What is Computer Vision
The super short answer: It’s what I study at Georgia Tech.
The longer answer: below…
As part of a program I’m involved in I needed to describe my research succinctly and from a very high level to forty of my colleagues. Many of the people who I was addressing did not have a technical background. I drafted the following short essay to describe what Computer Vision is, and what I do with it as of right now:
Computer Vision: A Summary
Sight, in my opinion, is the most incredible of our five senses. I conduct research in a field known as “Computer Vision.” This area focuses on the higher-level parts of a fascinating overall problem: Teach computers to see like people.
Teaching computers to see can be considered in three layers. The first is image acquisition. Here, I use the term image to mean data that a computer can interpret. This includes pictures like those from a camera, three-dimensional brain scans, and much more. These images are fantastic tools for people, and people alone. Computers cannot understand them without something more.
The next phase is image processing. This step makes the acquired images ‘nicer.’ This includes signal processing problems like removing noise, enhancing colors, and making important features more apparent. A processed image, though, still holds no meaning for the computer… only the humans that look at them.
The third layer is where my research is focused. The computer vision layer takes these processed images and assigns meaning to them. Three key activities here are segmentation, registration, and tracking. Segmentation involves finding the boundary of an object or objects of interest in a scene; registration is the process of lining up two images; and tracking is the process of determining the position of an object over time in a video sequence.

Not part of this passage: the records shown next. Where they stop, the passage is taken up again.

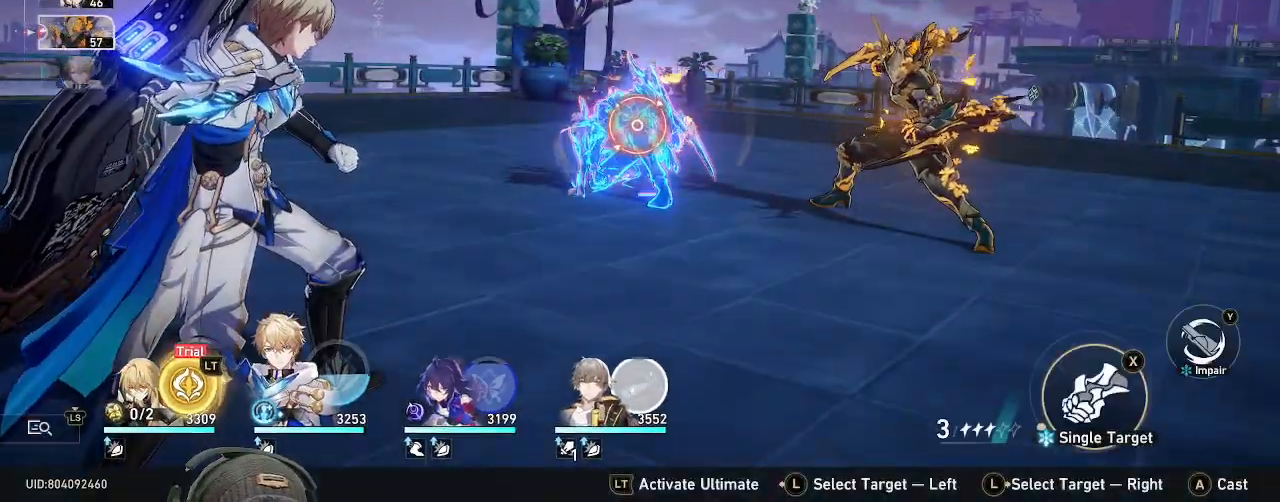
Gameplay with a controller (PlayStation layout); each line is a JSON object with the inputs held at the frame after it (dt_ms = milliseconds from this image to that frame). "events" lists button and stick changes between this image and that frame as [ms after this image, input, new state], when the widget could be followed in between. Not read: CROSS R2.
{"dt_ms": 500, "buttons": [], "left_stick": "center", "right_stick": "center", "events": [[233, "left_stick", "right"], [383, "left_stick", "center"]]}
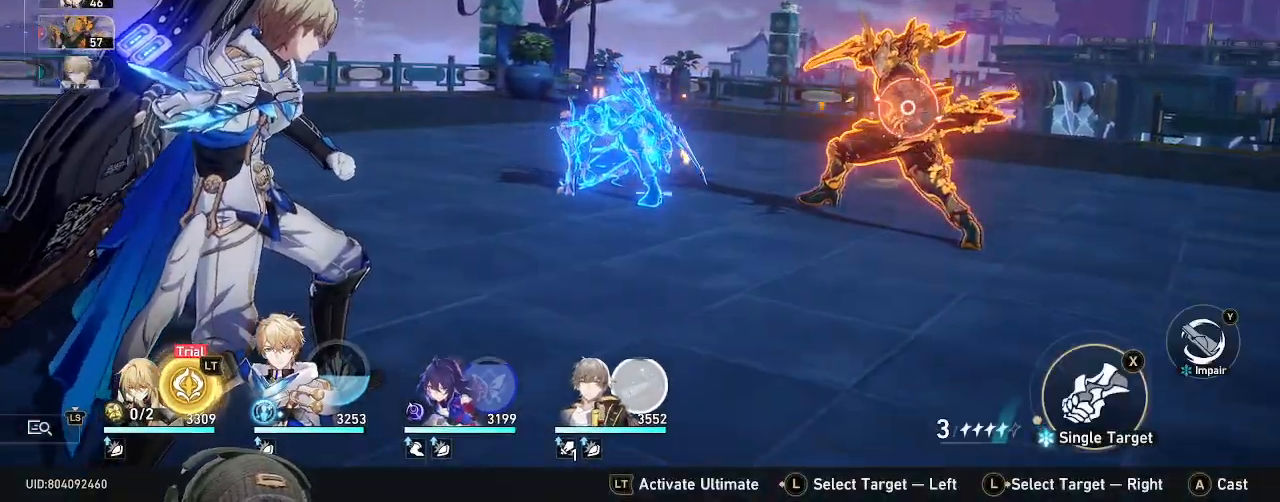
{"dt_ms": 500, "buttons": [], "left_stick": "center", "right_stick": "center", "events": [[83, "TRIANGLE", "down"], [200, "TRIANGLE", "up"]]}
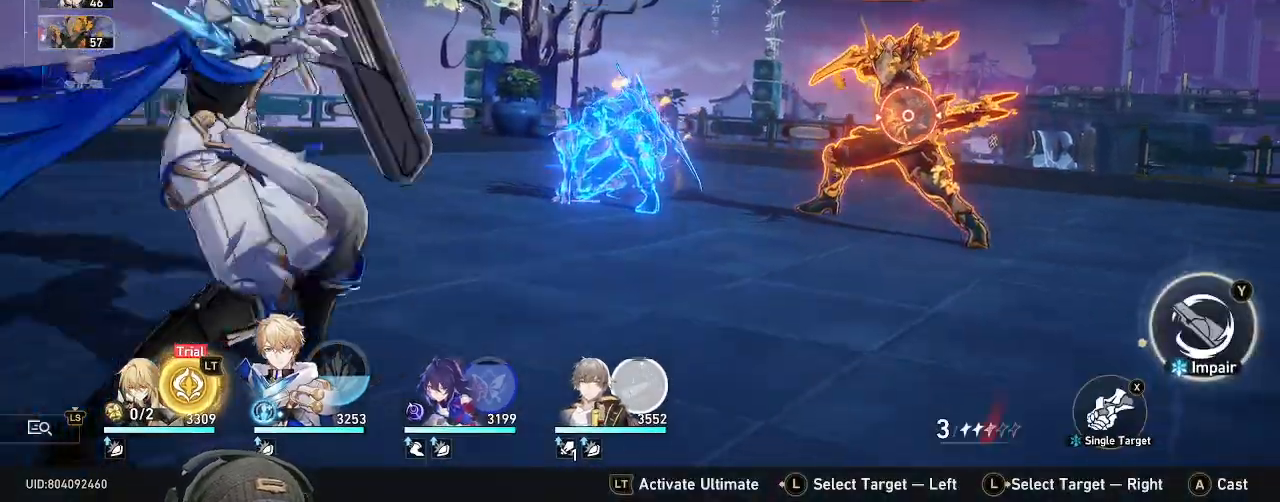
{"dt_ms": 500, "buttons": [], "left_stick": "center", "right_stick": "center", "events": [[33, "DPAD_RIGHT", "down"], [50, "DPAD_RIGHT", "up"]]}
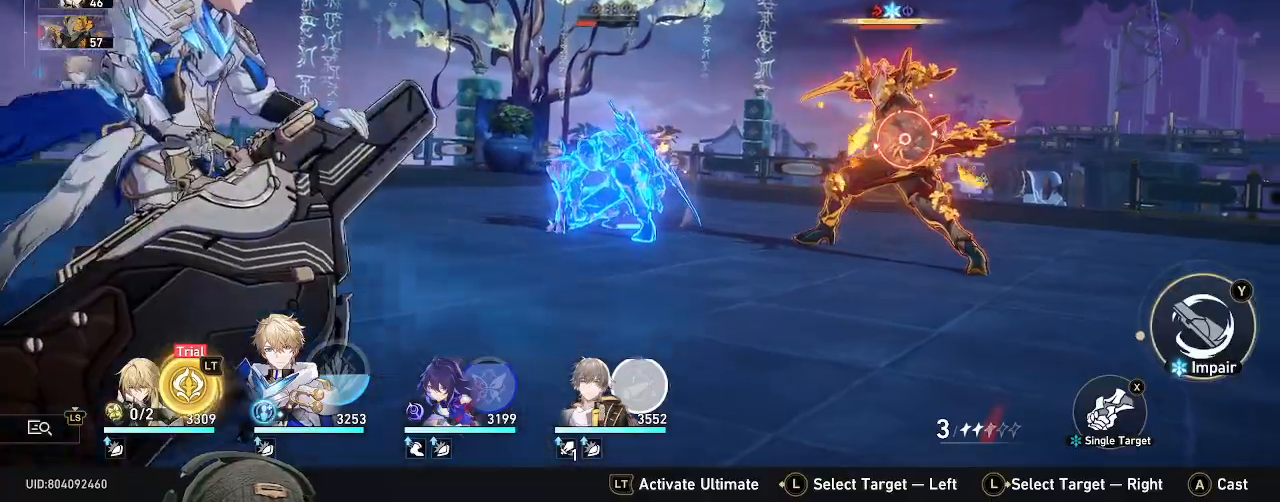
{"dt_ms": 500, "buttons": [], "left_stick": "center", "right_stick": "center", "events": []}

Knowing the shape, position, and motion of objects in images is vital to understanding those images. The state of the art in this field can already be used to solve real-life problems. A computer can examine structures in a 3D image of a brain to find their shape so doctors can examine them. A robot can align images that it captures from on-board cameras to make a complete map of the area it is. A surveillance system can automatically track a suspicious vehicle as it drives past.
These are just a few of the many uses of this type of technology. Computer vision technology has improved by leaps and bounds in recent years, but when we compare it to the ability of our own human vision system it is still found very wonting. My research is focused on improving the capabilities of computer vision systems. The techniques I use to do this are very mathematical, and rooted firmly in optimal control theory.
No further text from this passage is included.